Las escaleras deben disponer de un recorrido fácil y cómodo, proporcionar garantías de seguridad, y cumplir todas las condiciones de protección contra el fuego, ventilación e iluminación, cumpliendo con los requisitos necesarios en función de su uso, que serán distintos para un edificio de viviendas que para un edificio de oficinas.
Para garantizar la seguridad de los usuarios se tendrá en cuenta que si existen en los laterales de la escalera aberturas, huecos o desniveles de más de 60 centímetros, deben protegerse mediante barandillas rígidas con una altura mínima de 95 centímetros, con barrotes separados como máximo 12 centímetros.
Además las escaleras tendrán, en general, una anchura mínima de 1 metro.
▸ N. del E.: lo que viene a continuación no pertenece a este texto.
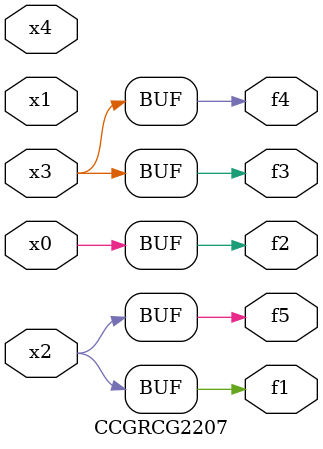
<source format=v>
module CCGRCG2207(
	input x0, x1, x2, x3, x4,
	output f1, f2, f3, f4, f5
);
	assign f1 = x2;
	assign f2 = x0;
	assign f3 = x3;
	assign f4 = x3;
	assign f5 = x2;
endmodule

</source>
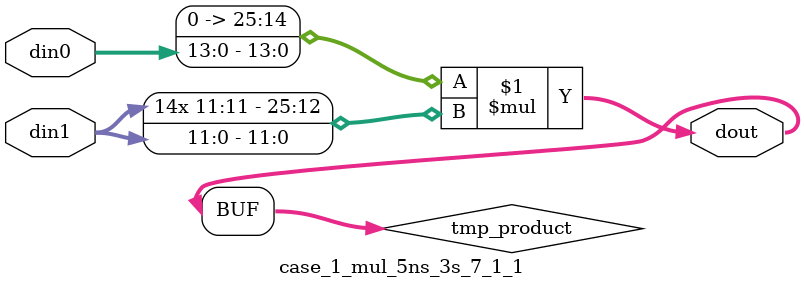
<source format=v>

`timescale 1 ns / 1 ps

 (* use_dsp = "no" *)  module case_1_mul_5ns_3s_7_1_1(din0, din1, dout);
parameter ID = 1;
parameter NUM_STAGE = 0;
parameter din0_WIDTH = 14;
parameter din1_WIDTH = 12;
parameter dout_WIDTH = 26;

input [din0_WIDTH - 1 : 0] din0; 
input [din1_WIDTH - 1 : 0] din1; 
output [dout_WIDTH - 1 : 0] dout;

wire signed [dout_WIDTH - 1 : 0] tmp_product;

























assign tmp_product = $signed({1'b0, din0}) * $signed(din1);










assign dout = tmp_product;





















endmodule

</source>
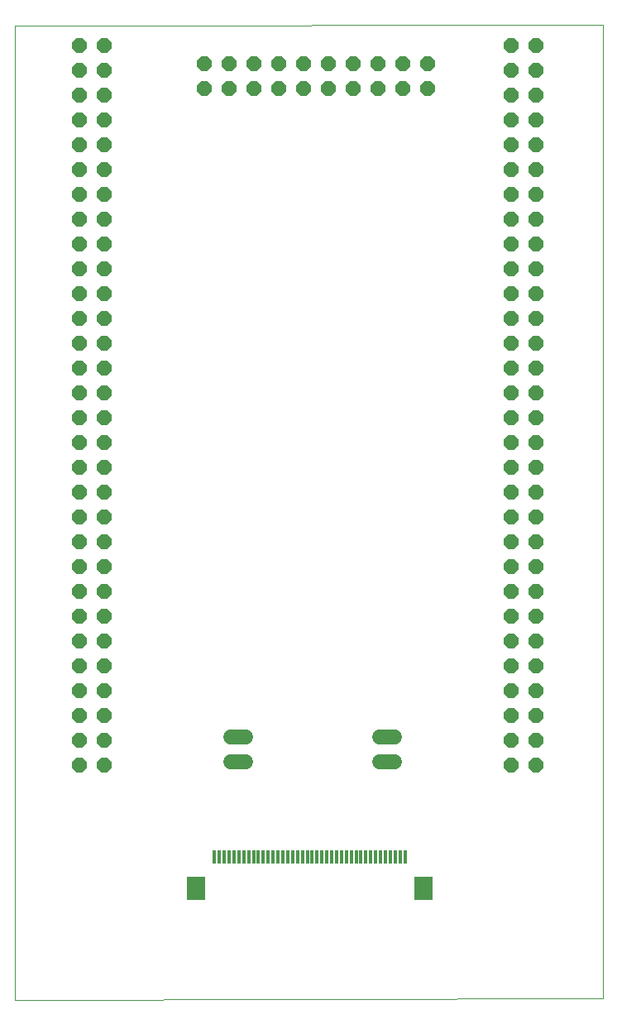
<source format=gts>
G75*
%MOIN*%
%OFA0B0*%
%FSLAX25Y25*%
%IPPOS*%
%LPD*%
%AMOC8*
5,1,8,0,0,1.08239X$1,22.5*
%
%ADD10C,0.00000*%
%ADD11C,0.06000*%
%ADD12OC8,0.06000*%
%ADD13R,0.01575X0.05512*%
%ADD14R,0.07480X0.09252*%
D10*
X0001739Y0002810D02*
X0001739Y0395311D01*
X0238660Y0395811D01*
X0238660Y0003310D01*
X0001739Y0002810D01*
D11*
X0088721Y0098532D02*
X0094721Y0098532D01*
X0094721Y0108532D02*
X0088721Y0108532D01*
X0148682Y0108532D02*
X0154682Y0108532D01*
X0154682Y0098532D02*
X0148682Y0098532D01*
D12*
X0201957Y0097312D03*
X0201957Y0107312D03*
X0201957Y0117312D03*
X0201957Y0127312D03*
X0201957Y0137312D03*
X0201957Y0147312D03*
X0201957Y0157312D03*
X0201957Y0167312D03*
X0201957Y0177312D03*
X0201957Y0187312D03*
X0201957Y0197312D03*
X0201957Y0207312D03*
X0201957Y0217312D03*
X0201957Y0227312D03*
X0201957Y0237312D03*
X0201957Y0247312D03*
X0201957Y0257312D03*
X0201957Y0267312D03*
X0201957Y0277312D03*
X0201957Y0287312D03*
X0201957Y0297312D03*
X0201957Y0307312D03*
X0201957Y0317312D03*
X0201957Y0327312D03*
X0201957Y0337312D03*
X0201957Y0347312D03*
X0201957Y0357312D03*
X0201957Y0367312D03*
X0201957Y0377312D03*
X0201957Y0387312D03*
X0211957Y0387312D03*
X0211957Y0377312D03*
X0211957Y0367312D03*
X0211957Y0357312D03*
X0211957Y0347312D03*
X0211957Y0337312D03*
X0211957Y0327312D03*
X0211957Y0317312D03*
X0211957Y0307312D03*
X0211957Y0297312D03*
X0211957Y0287312D03*
X0211957Y0277312D03*
X0211957Y0267312D03*
X0211957Y0257312D03*
X0211957Y0247312D03*
X0211957Y0237312D03*
X0211957Y0227312D03*
X0211957Y0217312D03*
X0211957Y0207312D03*
X0211957Y0197312D03*
X0211957Y0187312D03*
X0211957Y0177312D03*
X0211957Y0167312D03*
X0211957Y0157312D03*
X0211957Y0147312D03*
X0211957Y0137312D03*
X0211957Y0127312D03*
X0211957Y0117312D03*
X0211957Y0107312D03*
X0211957Y0097312D03*
X0168139Y0369910D03*
X0168139Y0379910D03*
X0158139Y0379910D03*
X0158139Y0369910D03*
X0148139Y0369910D03*
X0148139Y0379910D03*
X0138139Y0379910D03*
X0138139Y0369910D03*
X0128139Y0369910D03*
X0128139Y0379910D03*
X0118139Y0379910D03*
X0118139Y0369910D03*
X0108139Y0369910D03*
X0108139Y0379910D03*
X0098139Y0379910D03*
X0098139Y0369910D03*
X0088139Y0369910D03*
X0088139Y0379910D03*
X0078139Y0379910D03*
X0078139Y0369910D03*
X0037784Y0367312D03*
X0037784Y0377312D03*
X0037784Y0387312D03*
X0027784Y0387312D03*
X0027784Y0377312D03*
X0027784Y0367312D03*
X0027784Y0357312D03*
X0027784Y0347312D03*
X0027784Y0337312D03*
X0027784Y0327312D03*
X0027784Y0317312D03*
X0027784Y0307312D03*
X0027784Y0297312D03*
X0027784Y0287312D03*
X0027784Y0277312D03*
X0027784Y0267312D03*
X0027784Y0257312D03*
X0027784Y0247312D03*
X0027784Y0237312D03*
X0027784Y0227312D03*
X0027784Y0217312D03*
X0027784Y0207312D03*
X0027784Y0197312D03*
X0027784Y0187312D03*
X0027784Y0177312D03*
X0027784Y0167312D03*
X0027784Y0157312D03*
X0027784Y0147312D03*
X0027784Y0137312D03*
X0027784Y0127312D03*
X0027784Y0117312D03*
X0027784Y0107312D03*
X0027784Y0097312D03*
X0037784Y0097312D03*
X0037784Y0107312D03*
X0037784Y0117312D03*
X0037784Y0127312D03*
X0037784Y0137312D03*
X0037784Y0147312D03*
X0037784Y0157312D03*
X0037784Y0167312D03*
X0037784Y0177312D03*
X0037784Y0187312D03*
X0037784Y0197312D03*
X0037784Y0207312D03*
X0037784Y0217312D03*
X0037784Y0227312D03*
X0037784Y0237312D03*
X0037784Y0247312D03*
X0037784Y0257312D03*
X0037784Y0267312D03*
X0037784Y0277312D03*
X0037784Y0287312D03*
X0037784Y0297312D03*
X0037784Y0307312D03*
X0037784Y0317312D03*
X0037784Y0327312D03*
X0037784Y0337312D03*
X0037784Y0347312D03*
X0037784Y0357312D03*
D13*
X0082253Y0060406D03*
X0084221Y0060406D03*
X0086190Y0060406D03*
X0088158Y0060406D03*
X0090127Y0060406D03*
X0092095Y0060406D03*
X0094064Y0060406D03*
X0096032Y0060406D03*
X0098001Y0060406D03*
X0099969Y0060406D03*
X0101938Y0060406D03*
X0103906Y0060406D03*
X0105875Y0060406D03*
X0107843Y0060406D03*
X0109812Y0060406D03*
X0111780Y0060406D03*
X0113749Y0060406D03*
X0115717Y0060406D03*
X0117686Y0060406D03*
X0119654Y0060406D03*
X0121623Y0060406D03*
X0123591Y0060406D03*
X0125560Y0060406D03*
X0127528Y0060406D03*
X0129497Y0060406D03*
X0131465Y0060406D03*
X0133434Y0060406D03*
X0135402Y0060406D03*
X0137371Y0060406D03*
X0139339Y0060406D03*
X0141308Y0060406D03*
X0143276Y0060406D03*
X0145245Y0060406D03*
X0147213Y0060406D03*
X0149182Y0060406D03*
X0151150Y0060406D03*
X0153119Y0060406D03*
X0155087Y0060406D03*
X0157056Y0060406D03*
X0159024Y0060406D03*
D14*
X0166505Y0047610D03*
X0074772Y0047610D03*
M02*

</source>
Aunque en el interior de viviendas unifamiliares, la normativa no regula un ancho mínimo, en caso de que la escalera sirva también de itinerario de evacuación de incendios este ancho estará regulado por las normativas municipales, no debiendo nunca ser inferior a 80 centímetros por criterios funcionales.
La comodidad para ascender o descender por una escalera está directamente relacionada con la proporción entre su dimensión y la altura de sus peldaños. Únicamente en zonas ajardinadas o paseos al aire libre son preferibles alturas pequeñas y peldaños más profundos.
La medida idónea está entre 28 y 32 centímetros, aunque en algunos casos las normativas locales o autonómicas permiten tamaños entre 23 y 36 centímetros. La altura entre cada dos peldaños consecutivos, llamada tabica o contrahuella, debe estar comprendida entre 13 y 20 centímetros, aunque en la mayoría de los casos está prohibido que sobrepase los 18 centímetros, y en colegios y centros docentes debe medir como máximo 17 centímetros.
El pavimento de las escaleras debe realizarse con materiales no resbaladizos, o por lo menos, debe disponer de elementos antideslizantes. En el caso de que estos elementos estén formados por bandas longitudinales en el borde de los peldaños, deben ser revisadas y respuestas periódicamente, debido a su gran desgaste, especialmente cuando la escalera pertenece a un edificio público.